Problem description — Any image in the records should be left out; output everything else exactly.

[Data for this exercise — start]

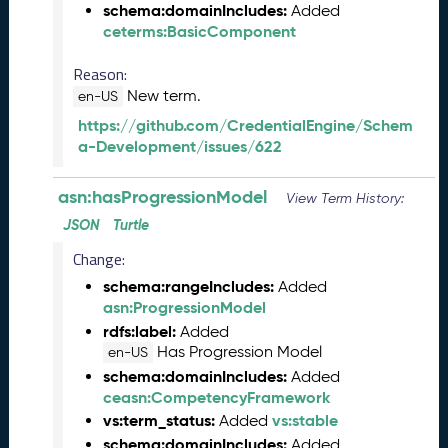
schema:domainIncludes:
Added
e
ceterms:BasicComponent
l
e
Reason:
a
New term.
s
en-US
e
https://github.com/CredentialEngine/Schem
(
a-Development/issues/622
2
0
asn:hasProgressionModel
View Term History:
2
6
JSON
Turtle
0
Change:
6
schema:rangeIncludes:
2
Added
asn:ProgressionModel
6
)
rdfs:label:
Added
-
Has Progression Model
en-US
C
schema:domainIncludes:
Added
u
ceasn:CompetencyFramework
r
vs:term_status:
vs:stable
Added
r
schema:domainIncludes:
Added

[Data for this exercise — finish]

Answer to the problem —
schema:domainIncludes:
Added
e
ceterms:BasicComponent
l
e
Reason:
a
New term.
s
en-US
e
https://github.com/CredentialEngine/Schem
(
a-Development/issues/622
2
0
asn:hasProgressionModel
View Term History:
2
6
JSON
Turtle
0
Change:
6
schema:rangeIncludes:
2
Added
asn:ProgressionModel
6
)
rdfs:label:
Added
-
Has Progression Model
en-US
C
schema:domainIncludes:
Added
u
ceasn:CompetencyFramework
r
vs:term_status:
vs:stable
Added
r
schema:domainIncludes:
Added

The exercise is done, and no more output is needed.